**Dataset excerpts**
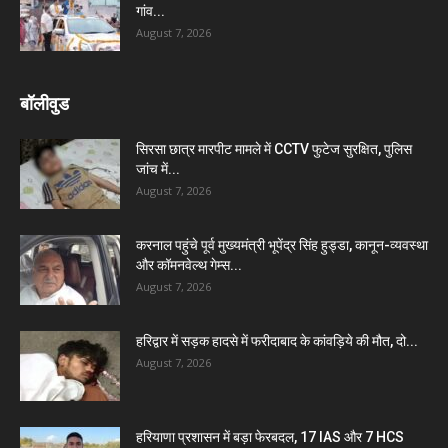
गांव...
August 7, 2026
बॉलीवुड
सिरसा छात्र मारपीट मामले में CCTV फुटेज सुरक्षित, पुलिस
जांच में...
August 7, 2026
करनाल पहुंचे पूर्व मुख्यमंत्री भूपेंद्र सिंह हुड्डा, कानून-व्यवस्था
और कॉमनवेल्थ गेम्स...
August 7, 2026
हरिद्वार में सड़क हादसे में फरीदाबाद के कांवड़िये की मौत, दो...
August 7, 2026
हरियाणा प्रशासन में बड़ा फेरबदल, 17 IAS और 7 HCS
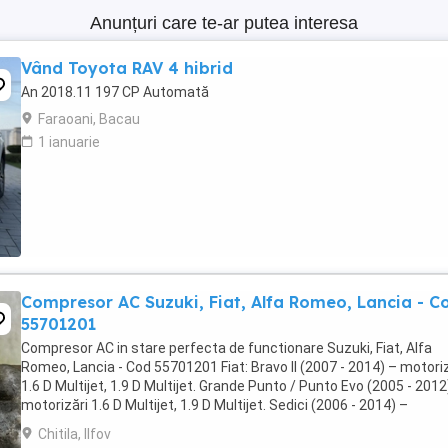
Anunțuri care te-ar putea interesa
Vând Toyota RAV 4 hibrid
An 2018.11 197 CP Automată
Faraoani, Bacau
1 ianuarie
Compresor AC Suzuki, Fiat, Alfa Romeo, Lancia - C
55701201
Compresor AC in stare perfecta de functionare Suzuki, Fiat, Alfa
Romeo, Lancia - Cod 55701201 Fiat: Bravo II (2007 - 2014) – motoriz
1.6 D Multijet, 1.9 D Multijet. Grande Punto / Punto Evo (2005 - 2012
motorizări 1.6 D Multijet, 1.9 D Multijet. Sedici (2006 - 2014) –
motorizări 1.9 D Multijet, ...
Chitila, Ilfov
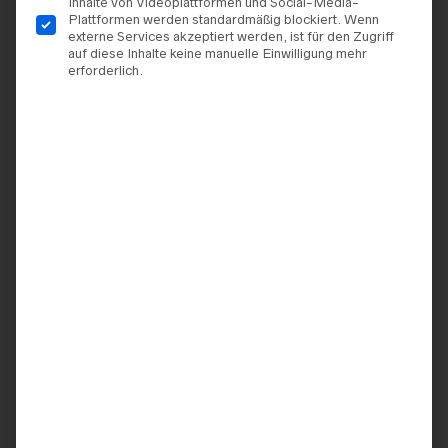
Inhalte von Videoplattformen und Social-Media-
Plattformen werden standardmäßig blockiert. Wenn
externe Services akzeptiert werden, ist für den Zugriff
auf diese Inhalte keine manuelle Einwilligung mehr
erforderlich.
TERMIN VEREINBAREN
ZUR WUNSCHLISTE HINZUFÜGEN
ARTIKELNUMMER:
9920062558619
KATEGORIEN:
BRAUTKLEIDER
,
DAMA COUTURE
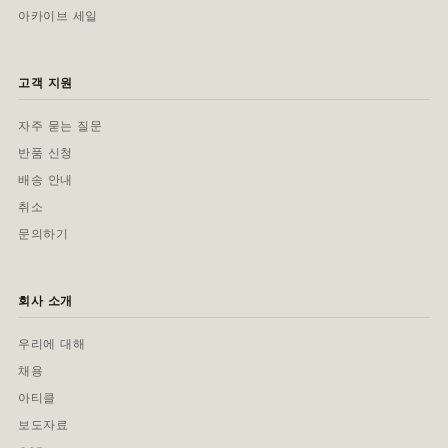
아카이브 세일
고객 지원
자주 묻는 질문
반품 신청
배송 안내
취소
문의하기
회사 소개
우리에 대해
채용
아티클
보도자료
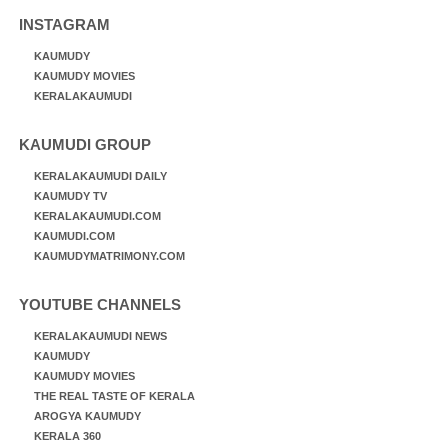
INSTAGRAM
KAUMUDY
KAUMUDY MOVIES
KERALAKAUMUDI
KAUMUDI GROUP
KERALAKAUMUDI DAILY
KAUMUDY TV
KERALAKAUMUDI.COM
KAUMUDI.COM
KAUMUDYMATRIMONY.COM
YOUTUBE CHANNELS
KERALAKAUMUDI NEWS
KAUMUDY
KAUMUDY MOVIES
THE REAL TASTE OF KERALA
AROGYA KAUMUDY
KERALA 360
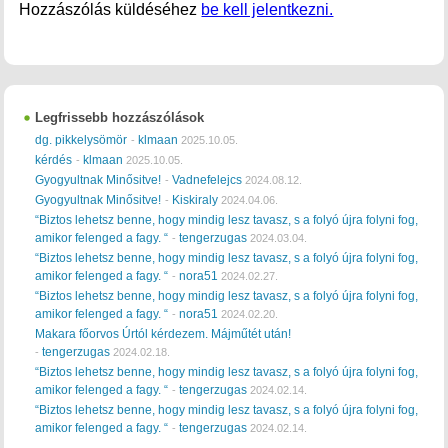
Hozzászólás küldéséhez
be kell jelentkezni.
Legfrissebb hozzászólások
dg. pikkelysömör
klmaan
-
2025.10.05.
kérdés
klmaan
-
2025.10.05.
Gyogyultnak Minősitve!
Vadnefelejcs
-
2024.08.12.
Gyogyultnak Minősitve!
Kiskiraly
-
2024.04.06.
“Biztos lehetsz benne, hogy mindig lesz tavasz, s a folyó újra folyni fog,
amikor felenged a fagy. “
tengerzugas
-
2024.03.04.
“Biztos lehetsz benne, hogy mindig lesz tavasz, s a folyó újra folyni fog,
amikor felenged a fagy. “
nora51
-
2024.02.27.
“Biztos lehetsz benne, hogy mindig lesz tavasz, s a folyó újra folyni fog,
amikor felenged a fagy. “
nora51
-
2024.02.20.
Makara főorvos Úrtól kérdezem. Májműtét után!
tengerzugas
-
2024.02.18.
“Biztos lehetsz benne, hogy mindig lesz tavasz, s a folyó újra folyni fog,
amikor felenged a fagy. “
tengerzugas
-
2024.02.14.
“Biztos lehetsz benne, hogy mindig lesz tavasz, s a folyó újra folyni fog,
amikor felenged a fagy. “
tengerzugas
-
2024.02.14.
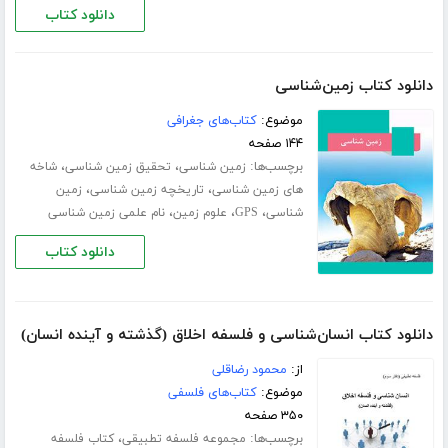
دانلود کتاب
دانلود کتاب زمین‌شناسی
موضوع:
کتاب‌های جغرافی
۱۴۴ صفحه
برچسب‌ها:
،
،
زمین شناسی
تحقیق زمین شناسی
شاخه
،
،
های زمین شناسی
تاریخچه زمین شناسی
زمین
،
،
،
شناسی
GPS
علوم زمین
نام علمی زمین شناسی
دانلود کتاب
دانلود کتاب انسان‌شناسی و فلسفه اخلاق (گذشته و آینده انسان)
از:
محمود رضاقلی
موضوع:
کتاب‌های فلسفی
۳۵۰ صفحه
برچسب‌ها:
،
مجموعه فلسفه تطبیقی
کتاب فلسفه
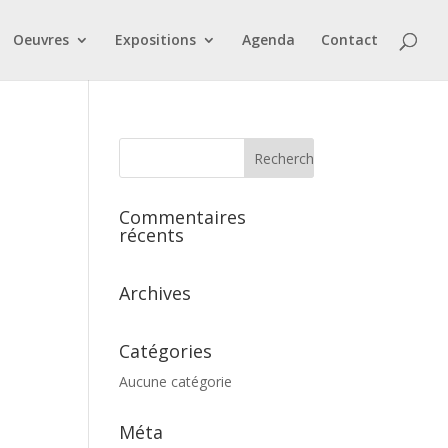
Oeuvres
Expositions
Agenda
Contact
Commentaires
récents
Archives
Catégories
Aucune catégorie
Méta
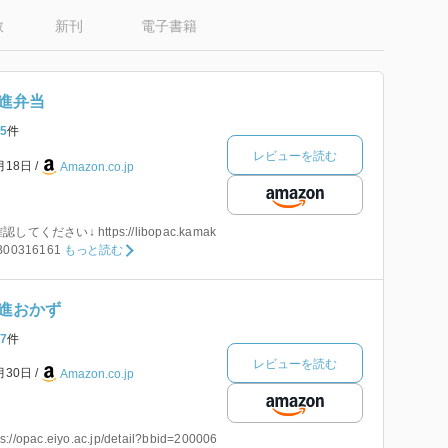
数
新刊
電子書籍
進弁当
5
件
レビューを読む
月18日
Amazon.co.jp
ださい↓ https://libopac.kamak
BB00316161
もっと読む
進おかず
7
件
レビューを読む
月30日
Amazon.co.jp
opac.eiyo.ac.jp/detail?bbid=200006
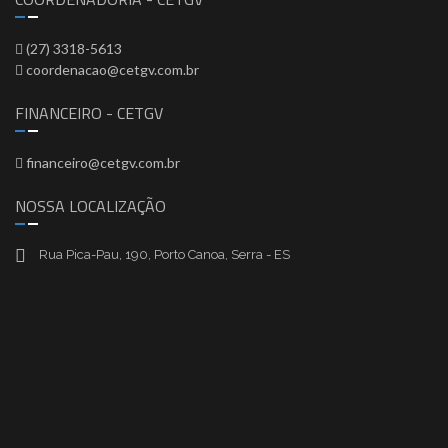
(27) 3318-5613
coordenacao@cetgv.com.br
FINANCEIRO - CETGV
financeiro@cetgv.com.br
NOSSA LOCALIZAÇÃO
Rua Pica-Pau, 190, Porto Canoa, Serra - ES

**Work required**
Reproduce every line of text from the rows above without changing anything. Leave the pictures out of your answer.

**Output for this exercise**
गांव...
August 7, 2026
बॉलीवुड
सिरसा छात्र मारपीट मामले में CCTV फुटेज सुरक्षित, पुलिस
जांच में...
August 7, 2026
करनाल पहुंचे पूर्व मुख्यमंत्री भूपेंद्र सिंह हुड्डा, कानून-व्यवस्था
और कॉमनवेल्थ गेम्स...
August 7, 2026
हरिद्वार में सड़क हादसे में फरीदाबाद के कांवड़िये की मौत, दो...
August 7, 2026
हरियाणा प्रशासन में बड़ा फेरबदल, 17 IAS और 7 HCS
Anunțuri care te-ar putea interesa
Vând Toyota RAV 4 hibrid
An 2018.11 197 CP Automată
Faraoani, Bacau
1 ianuarie
Compresor AC Suzuki, Fiat, Alfa Romeo, Lancia - C
55701201
Compresor AC in stare perfecta de functionare Suzuki, Fiat, Alfa
Romeo, Lancia - Cod 55701201 Fiat: Bravo II (2007 - 2014) – motoriz
1.6 D Multijet, 1.9 D Multijet. Grande Punto / Punto Evo (2005 - 2012
motorizări 1.6 D Multijet, 1.9 D Multijet. Sedici (2006 - 2014) –
motorizări 1.9 D Multijet, ...
Chitila, Ilfov
Inhalte von Videoplattformen und Social-Media-
Plattformen werden standardmäßig blockiert. Wenn
externe Services akzeptiert werden, ist für den Zugriff
auf diese Inhalte keine manuelle Einwilligung mehr
erforderlich.
TERMIN VEREINBAREN
ZUR WUNSCHLISTE HINZUFÜGEN
ARTIKELNUMMER:
9920062558619
KATEGORIEN:
BRAUTKLEIDER
,
DAMA COUTURE
아카이브 세일
고객 지원
자주 묻는 질문
반품 신청
배송 안내
취소
문의하기
회사 소개
우리에 대해
채용
아티클
보도자료
INSTAGRAM
KAUMUDY
KAUMUDY MOVIES
KERALAKAUMUDI
KAUMUDI GROUP
KERALAKAUMUDI DAILY
KAUMUDY TV
KERALAKAUMUDI.COM
KAUMUDI.COM
KAUMUDYMATRIMONY.COM
YOUTUBE CHANNELS
KERALAKAUMUDI NEWS
KAUMUDY
KAUMUDY MOVIES
THE REAL TASTE OF KERALA
AROGYA KAUMUDY
KERALA 360
Hozzászólás küldéséhez
be kell jelentkezni.
Legfrissebb hozzászólások
dg. pikkelysömör
klmaan
-
2025.10.05.
kérdés
klmaan
-
2025.10.05.
Gyogyultnak Minősitve!
Vadnefelejcs
-
2024.08.12.
Gyogyultnak Minősitve!
Kiskiraly
-
2024.04.06.
“Biztos lehetsz benne, hogy mindig lesz tavasz, s a folyó újra folyni fog,
amikor felenged a fagy. “
tengerzugas
-
2024.03.04.
“Biztos lehetsz benne, hogy mindig lesz tavasz, s a folyó újra folyni fog,
amikor felenged a fagy. “
nora51
-
2024.02.27.
“Biztos lehetsz benne, hogy mindig lesz tavasz, s a folyó újra folyni fog,
amikor felenged a fagy. “
nora51
-
2024.02.20.
Makara főorvos Úrtól kérdezem. Májműtét után!
tengerzugas
-
2024.02.18.
“Biztos lehetsz benne, hogy mindig lesz tavasz, s a folyó újra folyni fog,
amikor felenged a fagy. “
tengerzugas
-
2024.02.14.
“Biztos lehetsz benne, hogy mindig lesz tavasz, s a folyó újra folyni fog,
amikor felenged a fagy. “
tengerzugas
-
2024.02.14.
دانلود کتاب
دانلود کتاب زمین‌شناسی
موضوع:
کتاب‌های جغرافی
۱۴۴ صفحه
برچسب‌ها:
،
،
زمین شناسی
تحقیق زمین شناسی
شاخه
،
،
های زمین شناسی
تاریخچه زمین شناسی
زمین
،
،
،
شناسی
GPS
علوم زمین
نام علمی زمین شناسی
دانلود کتاب
دانلود کتاب انسان‌شناسی و فلسفه اخلاق (گذشته و آینده انسان)
از:
محمود رضاقلی
موضوع:
کتاب‌های فلسفی
۳۵۰ صفحه
برچسب‌ها:
،
مجموعه فلسفه تطبیقی
کتاب فلسفه
Oeuvres
Expositions
Agenda
Contact
Commentaires
récents
Archives
Catégories
Aucune catégorie
Méta
数
新刊
電子書籍
進弁当
5
件
レビューを読む
月18日
Amazon.co.jp
ださい↓ https://libopac.kamak
BB00316161
もっと読む
進おかず
7
件
レビューを読む
月30日
Amazon.co.jp
opac.eiyo.ac.jp/detail?bbid=200006
(27) 3318-5613
coordenacao@cetgv.com.br
FINANCEIRO - CETGV
financeiro@cetgv.com.br
NOSSA LOCALIZAÇÃO
Rua Pica-Pau, 190, Porto Canoa, Serra - ES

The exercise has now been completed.